Posted: Friday, October 27th, 2023

Construction output is expected to fall by 6.8% in 2023, similar to the 7% contraction forecast three months ago, before a marginal fall of 0.3% in 2024, RCI Mag reported.

The Construction Products Association’s (CPA) Autumn Forecasts revealed that this is a revision down from the 0.7% growth forecast in the summer publication due to a weaker economic backdrop.

Now, while UK interest rates are likely to have reached a peak that is lower than previous expectations, it is now anticipated that they will remain at this level until 2025 due to stubborn inflation.

Consequently, the UK economy is expected to flatline throughout 2024, holding back the recovery in major sectors of construction activity such as new build housing and repair, maintenance, and improvement (RMI) to 2025.

Furthermore, in infrastructure, output is now expected to fall marginally as more road projects appear likely to be pushed back or cancelled than anticipated only three months ago.

Nevertheless, activity will remain near the current high levels due to work continuing major projects already down on the ground.
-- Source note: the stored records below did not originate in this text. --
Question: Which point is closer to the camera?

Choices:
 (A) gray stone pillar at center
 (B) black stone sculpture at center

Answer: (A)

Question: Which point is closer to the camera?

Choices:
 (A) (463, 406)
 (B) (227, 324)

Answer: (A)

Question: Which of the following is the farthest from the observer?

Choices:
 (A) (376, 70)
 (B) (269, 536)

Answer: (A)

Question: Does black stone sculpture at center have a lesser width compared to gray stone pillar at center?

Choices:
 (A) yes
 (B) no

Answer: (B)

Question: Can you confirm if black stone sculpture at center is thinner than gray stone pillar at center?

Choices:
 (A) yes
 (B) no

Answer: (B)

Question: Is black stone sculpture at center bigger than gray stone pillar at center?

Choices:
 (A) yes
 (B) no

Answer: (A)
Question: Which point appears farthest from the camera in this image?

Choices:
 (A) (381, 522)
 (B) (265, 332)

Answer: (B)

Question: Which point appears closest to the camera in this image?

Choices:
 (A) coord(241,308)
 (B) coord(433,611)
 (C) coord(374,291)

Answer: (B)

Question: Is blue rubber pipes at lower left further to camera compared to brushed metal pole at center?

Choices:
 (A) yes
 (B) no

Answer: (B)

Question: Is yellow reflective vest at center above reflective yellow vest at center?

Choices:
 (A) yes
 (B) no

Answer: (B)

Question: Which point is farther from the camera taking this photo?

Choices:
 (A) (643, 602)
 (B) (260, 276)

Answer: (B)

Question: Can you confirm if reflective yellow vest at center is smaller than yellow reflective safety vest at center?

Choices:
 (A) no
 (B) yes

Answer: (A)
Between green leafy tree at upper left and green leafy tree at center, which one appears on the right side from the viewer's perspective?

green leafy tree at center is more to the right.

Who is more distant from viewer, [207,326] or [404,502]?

Meanwhile, the sharp increase in mortgage rates since the end of last year has led to house builders reporting a 30-40% fall in demand and it has remained weak throughout Summer and early Autumn.

Interest rates and mortgage rates are expected to remain high for longer and adversely affect demand throughout next year.

As a result, after a 19% fall in completions and output this year, completions are forecast to remain flat in 2024 with no growth until 2025.